=== PROVIDED MATERIAL ===
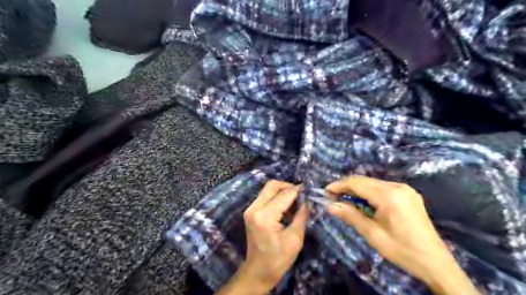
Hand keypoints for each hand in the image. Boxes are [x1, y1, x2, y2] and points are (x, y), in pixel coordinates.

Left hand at [215, 180, 308, 293]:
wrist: (258, 272)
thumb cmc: (278, 259)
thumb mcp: (295, 238)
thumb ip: (302, 215)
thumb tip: (308, 200)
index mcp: (265, 216)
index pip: (284, 195)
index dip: (298, 190)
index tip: (310, 189)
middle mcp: (254, 208)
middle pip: (272, 185)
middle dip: (289, 187)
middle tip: (302, 195)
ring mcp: (250, 209)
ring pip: (268, 189)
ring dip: (283, 192)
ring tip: (296, 203)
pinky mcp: (251, 212)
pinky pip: (265, 197)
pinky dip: (277, 198)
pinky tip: (287, 208)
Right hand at [327, 176, 479, 293]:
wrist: (435, 263)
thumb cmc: (402, 250)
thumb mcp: (373, 235)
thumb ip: (351, 216)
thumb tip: (330, 205)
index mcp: (389, 196)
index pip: (357, 183)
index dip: (339, 185)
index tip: (326, 191)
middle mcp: (397, 187)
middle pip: (365, 180)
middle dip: (347, 187)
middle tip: (333, 197)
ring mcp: (405, 189)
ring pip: (373, 183)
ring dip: (358, 190)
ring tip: (346, 201)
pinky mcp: (408, 194)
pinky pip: (383, 187)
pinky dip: (369, 193)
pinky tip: (365, 203)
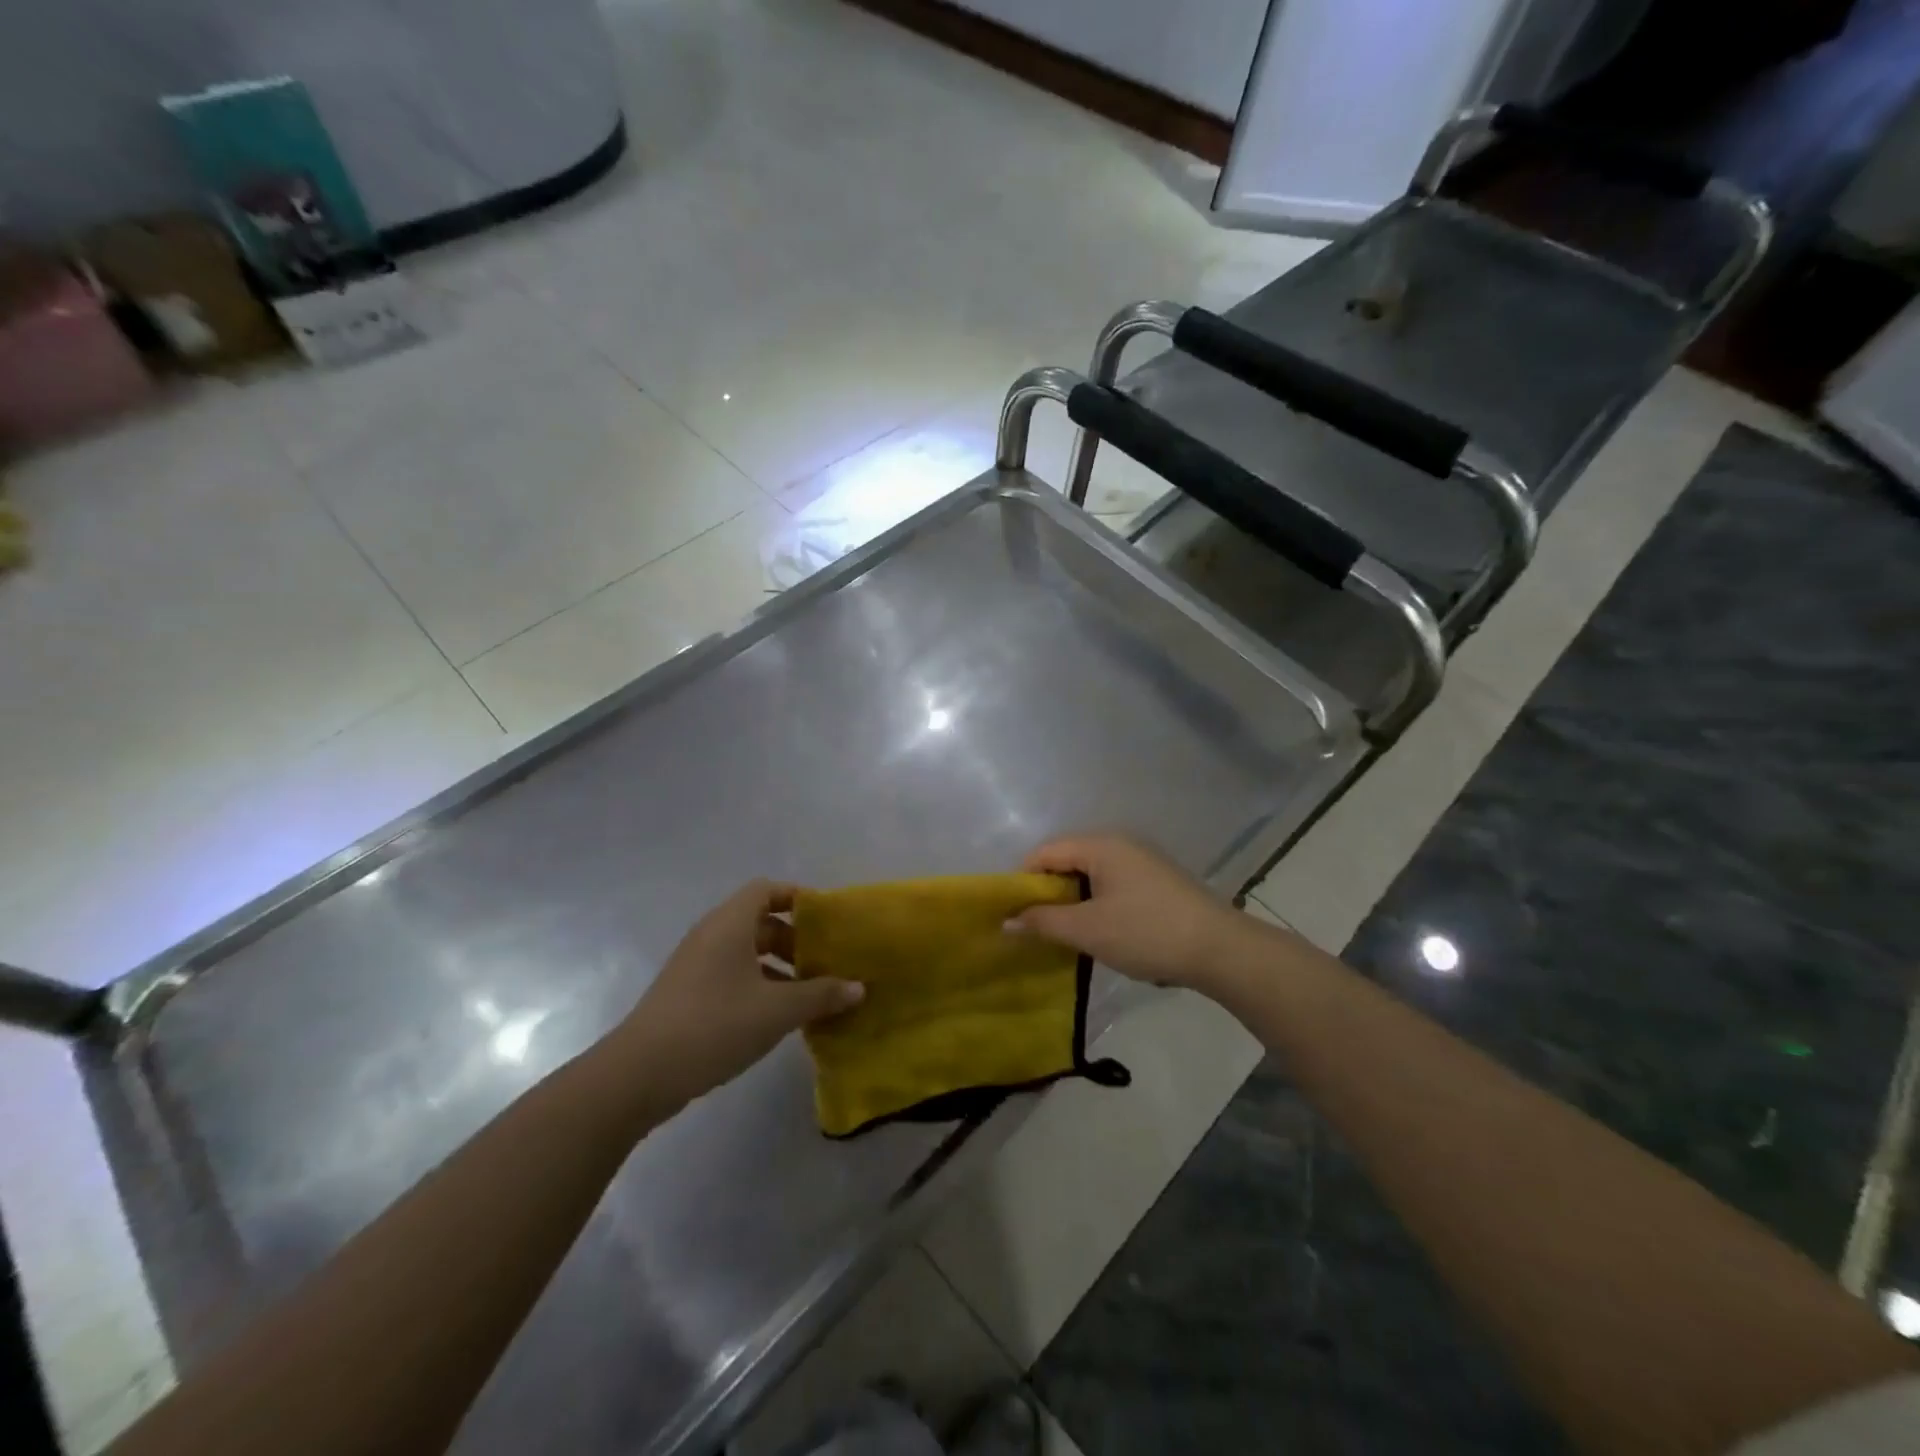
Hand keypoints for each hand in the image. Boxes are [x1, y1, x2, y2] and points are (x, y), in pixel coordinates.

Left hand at [614, 881, 863, 1112]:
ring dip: (779, 967)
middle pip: (760, 921)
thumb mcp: (777, 1010)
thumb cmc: (714, 1025)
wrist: (638, 1075)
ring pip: (746, 952)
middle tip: (826, 962)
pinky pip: (732, 975)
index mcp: (730, 924)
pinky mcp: (687, 994)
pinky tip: (778, 1017)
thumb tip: (859, 987)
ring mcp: (695, 966)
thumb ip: (821, 995)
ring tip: (810, 993)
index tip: (828, 921)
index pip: (767, 889)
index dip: (798, 898)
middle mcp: (711, 935)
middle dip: (795, 939)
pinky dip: (758, 986)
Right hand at [1013, 836, 1261, 993]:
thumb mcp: (1088, 930)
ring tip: (1061, 933)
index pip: (1045, 852)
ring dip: (1072, 901)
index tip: (1010, 912)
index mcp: (1101, 846)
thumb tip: (1007, 920)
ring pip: (1090, 875)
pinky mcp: (1157, 882)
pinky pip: (1112, 885)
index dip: (1022, 879)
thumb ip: (1043, 922)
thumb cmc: (1147, 932)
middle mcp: (1120, 844)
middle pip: (1067, 860)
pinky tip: (1097, 932)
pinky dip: (1096, 904)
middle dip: (1046, 892)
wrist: (1221, 950)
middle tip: (1033, 926)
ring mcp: (1142, 862)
===
ACTION ITEM: What is needed is an exact printout of all the entries, without the pictures.

RESULT:
Hand keypoints for each hand in the image. Boxes are [x1, y1, x2, y2] and points are (x, y), in pixel coordinates.

Left hand at [215, 180, 308, 293]:
wrist: (258, 272)
thumb cmc: (278, 259)
thumb mcp: (295, 238)
thumb ip: (302, 215)
thumb tip: (308, 200)
index mcp: (265, 216)
index pip: (284, 195)
index dip: (298, 190)
index tip: (310, 189)
middle mcp: (254, 208)
middle pip: (272, 185)
middle dip: (289, 187)
middle tip: (302, 195)
ring mcp: (250, 209)
ring pip: (268, 189)
ring dip: (283, 192)
ring tip: (296, 203)
pinky mcp: (251, 212)
pinky pip: (265, 197)
pinky dip: (277, 198)
pinky tip: (287, 208)
Right hand at [327, 176, 479, 293]:
wrist: (435, 263)
thumb cmc: (402, 250)
thumb mcp: (373, 235)
thumb ip: (351, 216)
thumb tip: (330, 205)
index mcp: (389, 196)
index pip: (357, 183)
index dip: (339, 185)
index tip: (326, 191)
middle mcp: (397, 187)
middle pip: (365, 180)
middle dip: (347, 187)
middle tip: (333, 197)
ring mcp: (405, 189)
ring pip: (373, 183)
ring dip: (358, 190)
ring tip: (346, 201)
pinky mcp: (408, 194)
pinky pip: (383, 187)
pinky dip: (369, 193)
pinky tip: (365, 203)
Hand keypoints for each hand in the image. Boxes are [x1, y1, x2, y2] and points are (x, y), in pixel coordinates.

Left hand at [614, 881, 863, 1112]:
ring dip: (779, 967)
middle pip: (760, 921)
thumb mcp: (777, 1010)
thumb cmc: (714, 1025)
wrist: (638, 1075)
ring pip: (746, 952)
middle tip: (826, 962)
pinky pip: (732, 975)
index mcp: (730, 924)
pinky mcp: (687, 994)
pinky tip: (778, 1017)
thumb tip: (859, 987)
ring mcp: (695, 966)
thumb ip: (821, 995)
ring tip: (810, 993)
index tip: (828, 921)
index pip: (767, 889)
index dip: (798, 898)
middle mcp: (711, 935)
middle dip: (795, 939)
pinky dip: (758, 986)
Right hand at [1013, 836, 1261, 993]:
thumb mcp: (1088, 930)
ring tip: (1061, 933)
index pip: (1045, 852)
ring dip: (1072, 901)
index tip: (1010, 912)
index mcp: (1101, 846)
thumb tip: (1007, 920)
ring pip: (1090, 875)
pinky mcp: (1157, 882)
pinky pip: (1112, 885)
index dip: (1022, 879)
thumb ip: (1043, 922)
thumb cmc: (1147, 932)
middle mcp: (1120, 844)
middle pip: (1067, 860)
pinky tip: (1097, 932)
pinky dip: (1096, 904)
middle dip: (1046, 892)
wrist: (1221, 950)
middle tip: (1033, 926)
ring mcp: (1142, 862)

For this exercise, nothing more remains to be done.